I am going to buy a flat trailer that used to be an 8'x20' travel trailer - someone took the top off leaving only a flat surface, intending to do something else with it but never had the time. It has two axles - there is no weight rating on the title. I am guessing that the weight rating will be at least 3,000 pounds. Does that make sense? I want to build a box trailer on it and use it 2/3 of it to live in and 1/3 to haul toys. Has anyone on this forum ever done something like this from scratch? I would like to use metal studs for the walls, to lighten up the load. I want to use a 2x6 stud so that I can stuff it with insulation. Any suggestions for other materials? I know it is not light, but wall board is fire resistant - will something like that hold up in a trailer? Any suggestions are appreciated. I have basic carpentry skills but concered about the mobile aspect of it. If it were being built on a fixed foundation on land, I would not be posting here.


----------



## travis.farmer (Jun 26, 2021)

I am pretty sure the wallboard will crack on the road. usually 1/4" (or metric equivalent) plywood is used for wall coverings.
for fire protection, perhaps a sheet of aluminum on the "toy" side. that will really just depend on how big a fire, as to how long it will hold up, burn-time.
as for steel studs, my concern would be the joints, under road travel. perhaps the wall-covering will hold the joints together.

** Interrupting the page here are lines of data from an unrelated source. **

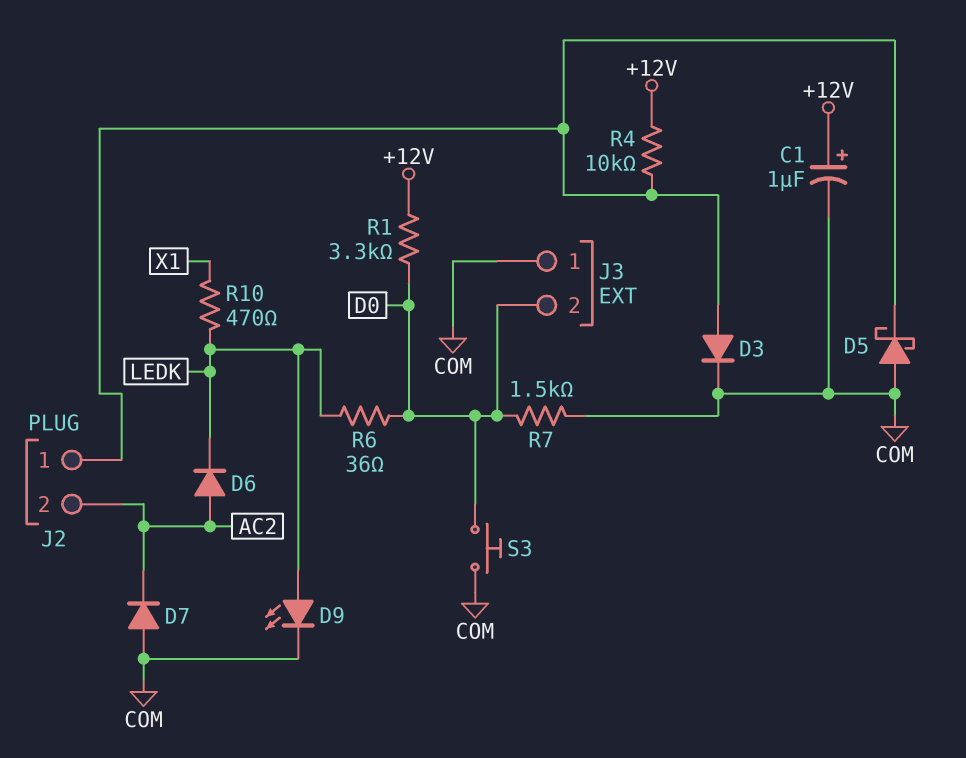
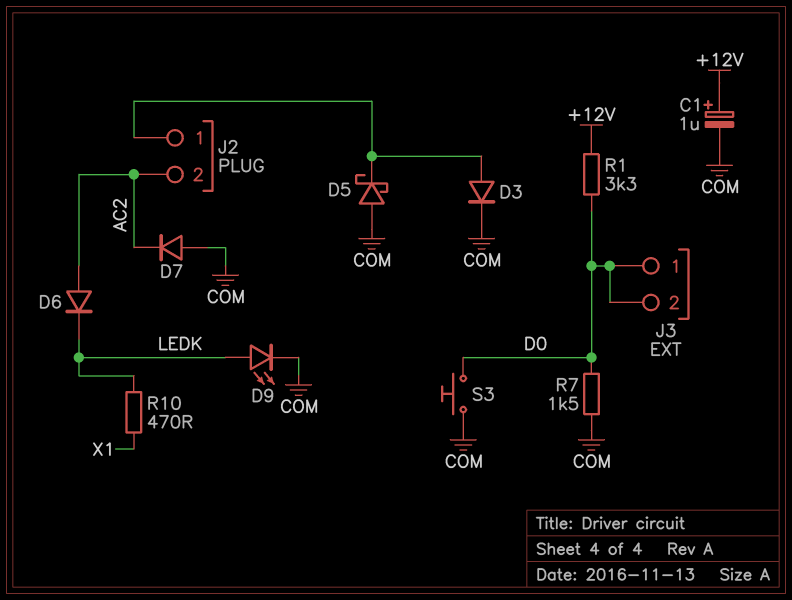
J3 pin 1: COM -> D0
R4: 10k (+12V, J2/1) -> none
R6: 36 (D0, LEDK) -> none

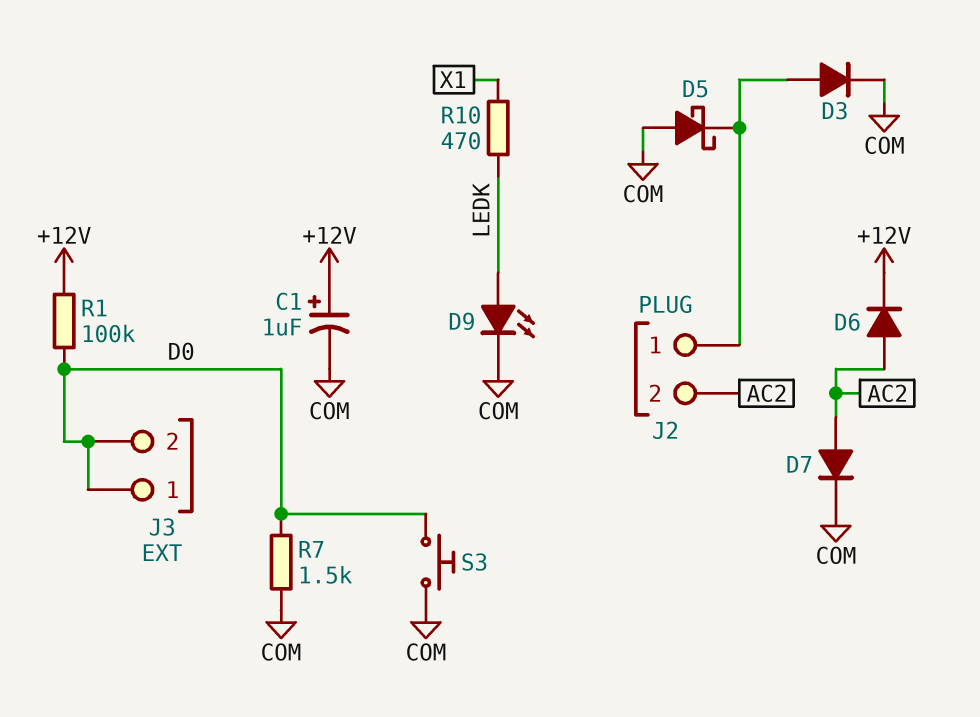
D6: diode (A AC2, K LEDK) -> diode (A AC2, K +12V)
D7: diode (A COM, K AC2) -> diode (A AC2, K COM)
R1: 3.3k (+12V, D0) -> 100k (+12V, D0)

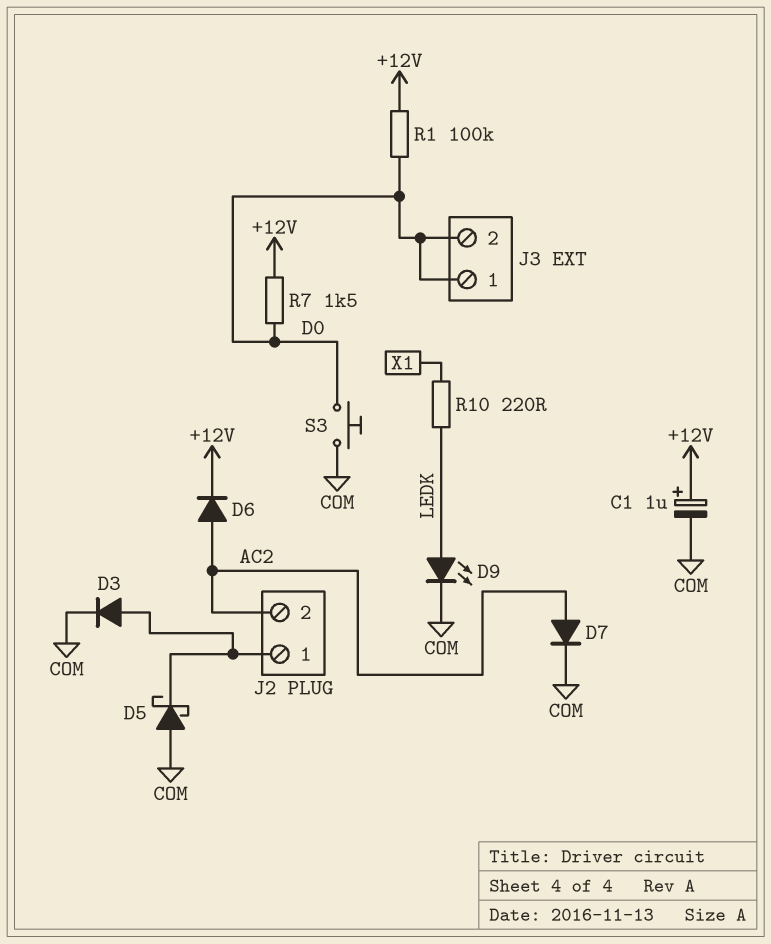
R7: 1.5k (COM, D0) -> 1.5k (+12V, D0)
R10: 470 (LEDK, X1) -> 220 (LEDK, X1)

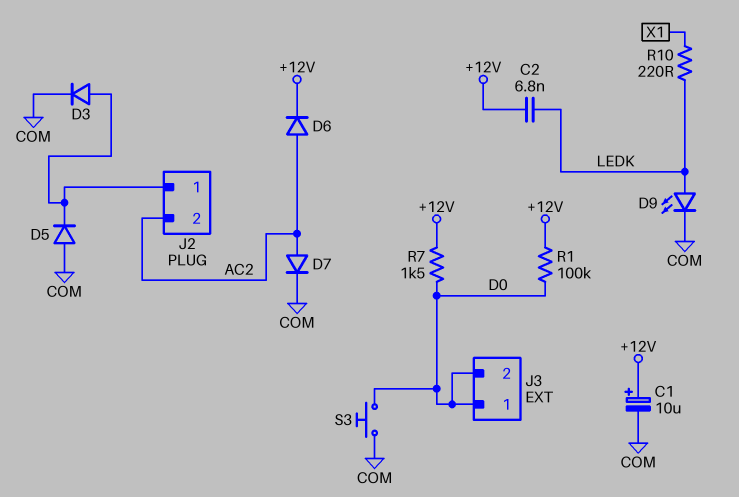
C1: 1uF (plus +12V, minus COM) -> 10uF (plus +12V, minus COM)
C2: none -> 6.8nF (+12V, LEDK)
D5: schottky (A COM, K J2/1) -> diode (A COM, K J2/1)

i am fortunate that the aluminum frame outer walls of my camper are in good shape, so i can build off of them.

as for transit weight, you need to know what actual axles are rated for. mine, a 25' 5th wheel, has 3500 pound axels, giving me a total weight limit of 7000 pounds. so at no time, should this trailer be loaded with more than that, including all framing, walls, cabinetry, etc... and the balance needs to be considered. to much weight forward or rear of the axles can lead to loss of control on the road.

this would be my best thoughts on the matter.


----------



## cbramsey5898 (9 mo ago)

Best of luck with your DIY project. Typically, RV manufacturers use a product called luan which is typically 1/4 inch thick or so with a veneer of wallpaper (my guess as to what the stuff is called) for the interior wall surface.

Here is a photo of what the interior wall of my 5th wheel looks like.









Home Depot Floor Underlayment

The luan typically is in 4’ x 8’ sheets. Best of luck.


----------